In other words, the Prague accord and the redrawn NPT is primarily about countering any possible menace from the mullahs – mad or otherwise – in Tehran, with the North Koreans serving as purely ritualistic bogeymen or whipping boys for imperialism. And, of course, to this end, squaring up to Iran, Obama’s defence review concluded that there was “no need” to deploy an interceptor system in Europe – seeing how Iran had not concentrated on developing long-range ballistic missiles, “as had been expected”, but was instead focusing its energies on building shorter-range ones. Therefore the best and most efficient use of US imperialism’s resources was to build up and improve the current naval and land-based systems already near the Persian Gulf in order to meet the Iranian ‘threat’.

Clearly then, the ‘new Start’ hoop-la – the Obama and Medvedev Prague summit – does not promise a new dawn of global peace. Quite the opposite. If anything, it signifies a growing danger of military confrontation and a new hot war. That is, the budding entente cordiale between the US and Russia, if indeed that is what we are witnessing, represents a ‘triangulation’ manoeuvre against Iran – with Russia preparing to give the green light, or at least a nod and a wink, to US military adventures in the region.

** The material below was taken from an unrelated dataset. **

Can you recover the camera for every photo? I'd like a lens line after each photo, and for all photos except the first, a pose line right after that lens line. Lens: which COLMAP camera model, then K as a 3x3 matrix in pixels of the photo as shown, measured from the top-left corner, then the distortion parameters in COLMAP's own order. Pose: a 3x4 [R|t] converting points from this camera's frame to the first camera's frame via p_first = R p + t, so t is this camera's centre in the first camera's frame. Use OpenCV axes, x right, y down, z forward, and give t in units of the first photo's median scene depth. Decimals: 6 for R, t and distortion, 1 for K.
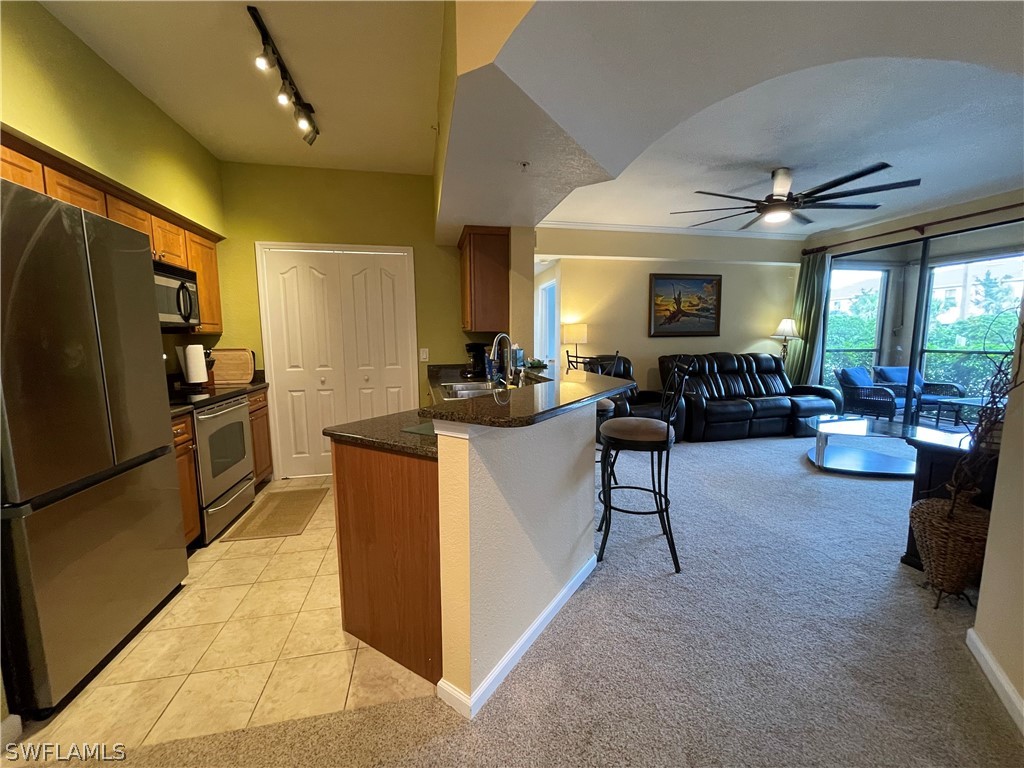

That is exactly the opposite message we are hearing from the likes of Kate Hudson, chair of the Campaign for Nuclear Disarmament and stalwart Communist Party of Britain/Morning Star member. Hence she glibly informs us in an anodyne little article for the SWP-in-exile, Counterfire – a sort of less brainy version of the ex-Revolutionary Communist Party’s various projects – that the new Obama-Medvedev treaty is a “relief” and a “small step in the right direction” towards a nuclear-free world. Yes, it is a “bit like rearranging the deckchairs”, as the “nukes are still there”, but nevertheless the deal is “significant” and thus to be welcomed by all socialists and peace campaigners (www.counterfire.org).

Surely a useful idiot if ever there was one. No hint of the perils posed by the current round of imperialist machinations, or that under capitalism ‘peace’ is just the continuation of war by other, non-violent or non-military means. Peace presages war and war presages peace – such is the imperialist logic. Furthermore, comrade Hudson and her co-thinkers seem to imagine that ‘rogue’ state like the one in Tehran have not learned the lesson of Saddam Hussein – that not possessing weapons of mass destructions is openly inviting your own destruction. No wonder that the mullahs want their own bomb – with all its potentially catastrophic consequences for the Iranian working class, caught between the vice of theocratic/Islamist repression and US imperialism.